A l'autre bout de l'échiquier politique, certains ne disent guère autre chose. Tel Jacques Myard, député-maire UMP de Maisons-Laffitte, évoquant ce 8 avril "un signal fort qui rappelle à ceux qui feignent de l'ignorer que le département comme unité administrative est bien ancré sociologiquement" et doutant fort que "la région puisse être le cadre efficace et optimum de l'organisation administrative territoriale".

Un message sur l'égalité des territoires ?

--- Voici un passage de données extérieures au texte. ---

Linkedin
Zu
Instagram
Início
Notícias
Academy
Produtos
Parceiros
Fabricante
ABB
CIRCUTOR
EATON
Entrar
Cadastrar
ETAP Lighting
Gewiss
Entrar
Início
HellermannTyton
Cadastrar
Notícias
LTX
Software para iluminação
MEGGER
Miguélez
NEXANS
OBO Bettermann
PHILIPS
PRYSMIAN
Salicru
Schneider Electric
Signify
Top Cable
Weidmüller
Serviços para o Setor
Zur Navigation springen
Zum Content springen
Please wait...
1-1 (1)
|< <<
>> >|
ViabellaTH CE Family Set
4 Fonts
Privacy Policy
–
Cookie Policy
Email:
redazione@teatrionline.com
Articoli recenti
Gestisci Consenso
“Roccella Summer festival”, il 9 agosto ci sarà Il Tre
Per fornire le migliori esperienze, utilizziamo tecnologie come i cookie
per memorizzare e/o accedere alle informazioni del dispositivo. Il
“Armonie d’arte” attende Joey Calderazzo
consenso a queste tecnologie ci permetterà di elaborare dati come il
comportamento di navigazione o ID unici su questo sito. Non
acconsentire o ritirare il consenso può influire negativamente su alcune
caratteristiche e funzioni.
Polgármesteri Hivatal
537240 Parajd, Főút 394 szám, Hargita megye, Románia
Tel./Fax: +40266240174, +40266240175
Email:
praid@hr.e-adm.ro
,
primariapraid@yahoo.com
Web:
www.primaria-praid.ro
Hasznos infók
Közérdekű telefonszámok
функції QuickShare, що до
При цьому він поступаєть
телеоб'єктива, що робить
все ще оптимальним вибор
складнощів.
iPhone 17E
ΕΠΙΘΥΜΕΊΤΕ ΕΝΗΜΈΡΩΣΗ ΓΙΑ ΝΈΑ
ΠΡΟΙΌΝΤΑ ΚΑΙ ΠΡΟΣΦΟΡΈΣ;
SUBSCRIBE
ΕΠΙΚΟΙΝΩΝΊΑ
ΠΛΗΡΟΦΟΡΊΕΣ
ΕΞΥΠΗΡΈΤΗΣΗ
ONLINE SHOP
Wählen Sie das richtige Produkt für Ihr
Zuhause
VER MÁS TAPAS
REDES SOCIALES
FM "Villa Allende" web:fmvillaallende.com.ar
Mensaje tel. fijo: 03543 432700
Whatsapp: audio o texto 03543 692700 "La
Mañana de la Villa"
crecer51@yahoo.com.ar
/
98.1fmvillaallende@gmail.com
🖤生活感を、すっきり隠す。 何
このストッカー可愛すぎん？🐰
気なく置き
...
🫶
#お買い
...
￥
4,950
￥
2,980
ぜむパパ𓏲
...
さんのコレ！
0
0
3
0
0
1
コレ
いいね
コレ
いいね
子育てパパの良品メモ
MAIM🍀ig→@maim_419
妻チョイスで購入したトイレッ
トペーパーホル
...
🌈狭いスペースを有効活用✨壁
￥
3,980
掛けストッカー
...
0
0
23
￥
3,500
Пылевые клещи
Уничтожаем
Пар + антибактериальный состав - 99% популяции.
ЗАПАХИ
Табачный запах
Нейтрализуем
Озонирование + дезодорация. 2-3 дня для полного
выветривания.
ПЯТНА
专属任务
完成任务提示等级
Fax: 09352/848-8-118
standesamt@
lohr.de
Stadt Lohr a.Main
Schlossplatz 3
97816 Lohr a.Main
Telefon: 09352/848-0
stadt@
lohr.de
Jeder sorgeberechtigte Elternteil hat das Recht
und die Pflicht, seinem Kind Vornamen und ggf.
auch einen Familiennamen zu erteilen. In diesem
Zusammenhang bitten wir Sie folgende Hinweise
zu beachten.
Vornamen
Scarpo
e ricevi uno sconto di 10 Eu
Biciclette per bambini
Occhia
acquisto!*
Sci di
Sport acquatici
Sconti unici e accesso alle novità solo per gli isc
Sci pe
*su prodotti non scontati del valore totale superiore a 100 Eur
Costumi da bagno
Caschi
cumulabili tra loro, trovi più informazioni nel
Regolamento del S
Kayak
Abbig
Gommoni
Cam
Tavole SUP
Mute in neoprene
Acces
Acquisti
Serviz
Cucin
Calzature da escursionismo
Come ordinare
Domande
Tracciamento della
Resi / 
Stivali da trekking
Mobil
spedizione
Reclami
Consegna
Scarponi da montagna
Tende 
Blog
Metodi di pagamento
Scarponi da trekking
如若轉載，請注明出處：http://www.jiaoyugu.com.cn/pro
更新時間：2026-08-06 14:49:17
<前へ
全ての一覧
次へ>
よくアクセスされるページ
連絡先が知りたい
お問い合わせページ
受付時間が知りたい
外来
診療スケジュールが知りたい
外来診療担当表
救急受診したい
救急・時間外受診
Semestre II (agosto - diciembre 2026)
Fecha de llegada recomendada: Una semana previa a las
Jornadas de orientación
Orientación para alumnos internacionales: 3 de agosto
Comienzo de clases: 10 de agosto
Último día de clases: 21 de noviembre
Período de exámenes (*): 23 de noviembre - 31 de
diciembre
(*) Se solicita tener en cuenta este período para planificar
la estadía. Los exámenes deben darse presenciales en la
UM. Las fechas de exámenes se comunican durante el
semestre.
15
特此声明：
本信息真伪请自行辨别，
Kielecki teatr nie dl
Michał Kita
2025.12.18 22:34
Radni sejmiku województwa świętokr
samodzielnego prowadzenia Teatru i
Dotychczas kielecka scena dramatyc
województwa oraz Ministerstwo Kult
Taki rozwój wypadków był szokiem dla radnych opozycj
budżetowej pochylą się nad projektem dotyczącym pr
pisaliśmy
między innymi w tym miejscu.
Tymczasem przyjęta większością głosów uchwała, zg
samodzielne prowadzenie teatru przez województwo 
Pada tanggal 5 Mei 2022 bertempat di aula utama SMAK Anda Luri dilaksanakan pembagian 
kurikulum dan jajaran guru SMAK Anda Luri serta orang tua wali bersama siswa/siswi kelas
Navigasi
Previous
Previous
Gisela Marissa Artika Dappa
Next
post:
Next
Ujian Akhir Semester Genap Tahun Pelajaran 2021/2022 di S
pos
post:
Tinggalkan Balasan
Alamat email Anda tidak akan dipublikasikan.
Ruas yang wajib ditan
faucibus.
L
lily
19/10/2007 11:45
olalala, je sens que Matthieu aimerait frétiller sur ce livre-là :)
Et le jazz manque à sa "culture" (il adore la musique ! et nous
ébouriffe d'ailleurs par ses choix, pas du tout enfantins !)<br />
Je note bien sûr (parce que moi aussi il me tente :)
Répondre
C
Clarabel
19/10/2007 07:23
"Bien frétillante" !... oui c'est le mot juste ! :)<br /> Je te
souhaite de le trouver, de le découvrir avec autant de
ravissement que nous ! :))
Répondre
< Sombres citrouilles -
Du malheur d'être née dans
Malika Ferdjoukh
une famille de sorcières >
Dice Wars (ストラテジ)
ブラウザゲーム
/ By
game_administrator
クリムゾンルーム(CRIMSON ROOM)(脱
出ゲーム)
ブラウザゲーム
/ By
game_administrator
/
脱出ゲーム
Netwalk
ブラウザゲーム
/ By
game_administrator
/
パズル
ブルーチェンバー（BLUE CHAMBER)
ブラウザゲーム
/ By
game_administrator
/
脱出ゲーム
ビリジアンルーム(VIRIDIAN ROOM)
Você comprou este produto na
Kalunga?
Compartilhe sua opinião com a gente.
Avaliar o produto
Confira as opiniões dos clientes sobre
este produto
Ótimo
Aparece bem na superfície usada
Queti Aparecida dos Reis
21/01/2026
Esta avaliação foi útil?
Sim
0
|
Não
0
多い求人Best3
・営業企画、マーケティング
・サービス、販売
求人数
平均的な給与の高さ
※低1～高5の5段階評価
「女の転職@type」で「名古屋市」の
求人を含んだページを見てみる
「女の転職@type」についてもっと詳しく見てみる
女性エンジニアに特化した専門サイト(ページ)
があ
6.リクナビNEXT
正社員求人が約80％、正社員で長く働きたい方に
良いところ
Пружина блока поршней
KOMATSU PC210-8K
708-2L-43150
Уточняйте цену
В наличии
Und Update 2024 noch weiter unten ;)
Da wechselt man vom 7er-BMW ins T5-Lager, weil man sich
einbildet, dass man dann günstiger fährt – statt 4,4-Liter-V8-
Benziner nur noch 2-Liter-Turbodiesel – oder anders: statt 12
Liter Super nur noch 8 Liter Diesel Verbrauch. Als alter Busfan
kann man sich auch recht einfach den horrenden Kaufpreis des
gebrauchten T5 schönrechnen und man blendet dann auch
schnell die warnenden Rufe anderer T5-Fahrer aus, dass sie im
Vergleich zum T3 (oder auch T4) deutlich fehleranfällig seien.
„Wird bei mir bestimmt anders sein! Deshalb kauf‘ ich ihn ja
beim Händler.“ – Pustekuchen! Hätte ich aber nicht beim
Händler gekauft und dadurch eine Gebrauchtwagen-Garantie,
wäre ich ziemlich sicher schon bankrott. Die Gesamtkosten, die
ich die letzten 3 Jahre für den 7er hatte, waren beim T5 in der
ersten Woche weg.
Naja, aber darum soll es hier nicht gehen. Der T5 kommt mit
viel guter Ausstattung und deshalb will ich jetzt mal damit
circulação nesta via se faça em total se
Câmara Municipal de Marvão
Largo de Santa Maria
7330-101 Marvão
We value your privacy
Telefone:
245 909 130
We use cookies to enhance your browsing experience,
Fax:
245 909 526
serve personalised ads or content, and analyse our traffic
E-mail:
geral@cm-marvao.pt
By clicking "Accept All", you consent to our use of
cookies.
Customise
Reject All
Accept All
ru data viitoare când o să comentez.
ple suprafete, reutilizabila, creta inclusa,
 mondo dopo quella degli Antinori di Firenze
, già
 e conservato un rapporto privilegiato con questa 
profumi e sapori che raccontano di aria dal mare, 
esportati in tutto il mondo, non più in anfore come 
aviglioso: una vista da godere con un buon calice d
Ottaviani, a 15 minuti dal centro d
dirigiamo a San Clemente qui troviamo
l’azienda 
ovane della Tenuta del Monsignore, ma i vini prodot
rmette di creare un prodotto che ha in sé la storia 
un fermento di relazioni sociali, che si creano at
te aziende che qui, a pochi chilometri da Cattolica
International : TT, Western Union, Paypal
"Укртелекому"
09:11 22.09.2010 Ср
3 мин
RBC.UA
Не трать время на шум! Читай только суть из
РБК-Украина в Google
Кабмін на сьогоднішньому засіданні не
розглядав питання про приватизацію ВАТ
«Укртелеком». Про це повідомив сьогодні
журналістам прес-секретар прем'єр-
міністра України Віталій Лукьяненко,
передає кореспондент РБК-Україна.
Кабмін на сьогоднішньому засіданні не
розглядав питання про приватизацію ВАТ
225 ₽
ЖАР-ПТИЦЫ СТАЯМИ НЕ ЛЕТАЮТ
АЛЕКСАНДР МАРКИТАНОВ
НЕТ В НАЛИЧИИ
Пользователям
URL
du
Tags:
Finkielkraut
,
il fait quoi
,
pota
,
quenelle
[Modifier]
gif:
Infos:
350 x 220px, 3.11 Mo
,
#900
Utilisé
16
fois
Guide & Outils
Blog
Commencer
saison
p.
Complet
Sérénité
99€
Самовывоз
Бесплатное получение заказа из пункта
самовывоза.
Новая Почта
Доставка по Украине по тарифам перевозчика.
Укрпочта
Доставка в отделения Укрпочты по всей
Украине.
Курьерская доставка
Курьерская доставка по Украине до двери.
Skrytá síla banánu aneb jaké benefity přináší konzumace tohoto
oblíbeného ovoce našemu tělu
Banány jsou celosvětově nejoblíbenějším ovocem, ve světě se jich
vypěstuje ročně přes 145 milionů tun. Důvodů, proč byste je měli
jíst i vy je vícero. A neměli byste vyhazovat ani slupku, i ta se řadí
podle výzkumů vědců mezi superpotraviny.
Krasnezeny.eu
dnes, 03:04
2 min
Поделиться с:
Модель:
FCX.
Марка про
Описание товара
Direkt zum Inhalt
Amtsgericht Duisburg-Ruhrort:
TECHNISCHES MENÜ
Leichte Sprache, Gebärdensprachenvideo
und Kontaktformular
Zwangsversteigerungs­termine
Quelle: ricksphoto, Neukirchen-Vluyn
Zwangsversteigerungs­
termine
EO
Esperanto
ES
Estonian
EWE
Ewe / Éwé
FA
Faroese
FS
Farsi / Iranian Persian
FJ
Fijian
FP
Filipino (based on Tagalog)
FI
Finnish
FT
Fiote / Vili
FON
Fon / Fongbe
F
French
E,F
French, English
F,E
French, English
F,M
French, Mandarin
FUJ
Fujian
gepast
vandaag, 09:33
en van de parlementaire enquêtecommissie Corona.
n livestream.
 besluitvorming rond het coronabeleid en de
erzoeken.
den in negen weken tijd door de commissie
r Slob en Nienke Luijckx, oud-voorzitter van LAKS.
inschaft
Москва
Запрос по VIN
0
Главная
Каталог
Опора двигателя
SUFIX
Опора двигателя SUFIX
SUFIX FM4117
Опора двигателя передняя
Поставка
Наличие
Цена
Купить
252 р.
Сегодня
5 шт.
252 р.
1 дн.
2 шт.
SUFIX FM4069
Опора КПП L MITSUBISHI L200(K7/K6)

Du côté des représentants des régions, Martin Malvy a été le premier à s'exprimer. Pour signifier lui aussi que l'issue du référendum confirme ce qu'ont toujours pensé la plupart des élus régionaux… "D'une certaine manière, ils ont répondu aux questions que nous avons posées à propos de la réforme dont le texte sera soumis mercredi au conseil des ministres : le problème, ce n'est pas le découpage administratif, c'est la clarification des compétences et le niveau des responsabilités que l'Etat confie à chaque catégorie de collectivités", résume dans un communiqué le président de la région Midi-Pyrénées.
Europe-Ecologie-Les Verts (EELV), qui avait appelé à voter "oui" en Alsace, parle d'une "lourde déception pour celles et ceux qui, comme les écologistes, jugent nécessaire la simplification du millefeuille territorial et le renforcement, dans cette perspective, de l'échelon régional". Mais explique aussi qu'il faut "entendre" l'issue du référendum comme "une sérieuse alerte sur l'inégalité des territoires telle qu'elle est vécue", sur "le sentiment de domination des 'petits territoires' par les plus grands".

Ce qui était prévu…

La collectivité unique serait née de la fusion du conseil général du Haut-Rhin, de celui du Bas-Rhin et du conseil régional. Le siège officiel de la collectivité unique aurait été à Strasbourg, mais aurait en principe été administrée par une assemblée délibérante siégeant à Strasbourg et par un conseil exécutif à Colmar.
L'édifice institutionnel aurait été complété par des "conférences départementales" consultatives et des "conseils de territoire de vie". Il aurait réuni les budgets actuels des trois collectivités, soit un total de quelque 2,7 milliards d'euros. Dans des domaines tels que les transports ou les équipements scolaires, la fusion aurait permis plus de cohérence, assuraient ses promoteurs.
Les économies générées par les mutualisations n'avaient pas été précisément chiffrées, mais les partisans du projet donnaient l'exemple des dépenses de communication ou celles relatives au parc automobile, qui auraient baissé de 10 à 20%. Outre les compétences actuellement dévolues aux trois entités, la nouvelle collectivité unique aurait pu assurer certaines compétences transférées par l'Etat dans des domaines allant de la coopération transfrontalière à l'éducation en passant par le logement.